A flier for a national pizza chain arrived in today's mail. They produce tasty pizzas, but hardly gourmet product. Yet (conjunction) the topping list doesn't say "mushrooms" but "baby portabella mushrooms."
I'm trying to juggle my schedule to attend a talk by a visiting historian. I am more excited about attending this talk and the accompanying party than, well, my grandmother probably was when Frank Sinatra came to town. I suppose swooning in the historian's arms would probably be more unusual than baby portabella mushrooms, but it would make me memorable at least.
If I feel really brave, I might even ask to have my badly battered, much marked-up copy of his latest book autographed.
Words Written: four hundred and six - a really promising tangent!
Lessons Graded: forty-one (groan!)
4 comments:
who is the historian? McCullough, Burns, a biggie like that?

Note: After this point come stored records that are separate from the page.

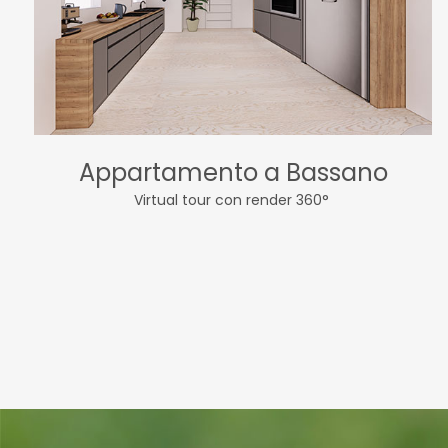
Appartamento a Bassano
Virtual tour con render 360°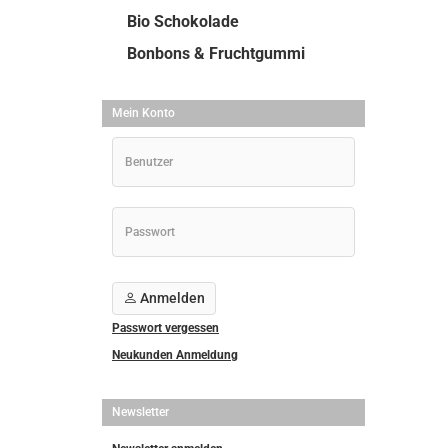
Bio Schokolade
Bonbons & Fruchtgummi
Mein Konto
Anmelden
Passwort vergessen
Neukunden Anmeldung
Newsletter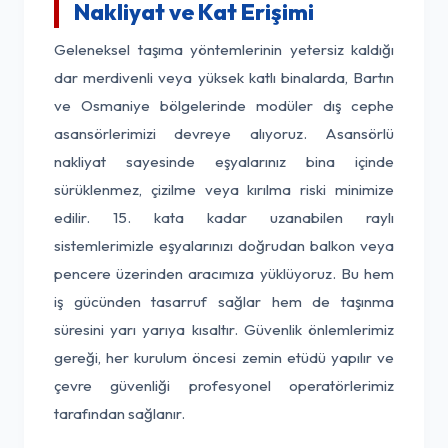
Nakliyat ve Kat Erişimi
Geleneksel taşıma yöntemlerinin yetersiz kaldığı
dar merdivenli veya yüksek katlı binalarda, Bartın
ve Osmaniye bölgelerinde modüler dış cephe
asansörlerimizi devreye alıyoruz. Asansörlü
nakliyat sayesinde eşyalarınız bina içinde
sürüklenmez, çizilme veya kırılma riski minimize
edilir. 15. kata kadar uzanabilen raylı
sistemlerimizle eşyalarınızı doğrudan balkon veya
pencere üzerinden aracımıza yüklüyoruz. Bu hem
iş gücünden tasarruf sağlar hem de taşınma
süresini yarı yarıya kısaltır. Güvenlik önlemlerimiz
gereği, her kurulum öncesi zemin etüdü yapılır ve
çevre güvenliği profesyonel operatörlerimiz
tarafından sağlanır.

The funny thing is, they all have "baby portabella mushrooms", they just choose not to market it like that.
John - no, I don't think he's ever appeared on the History Channel or New York Times Best-Seller List. He's a big fish in a small pond, which is not such a bad thing to be, really.
Is that like baby seals or veal, or something like that?? I think we should at least let baby mushrooms get through their adolescence. . . . SAVE THE BABY PORTOBELLOS.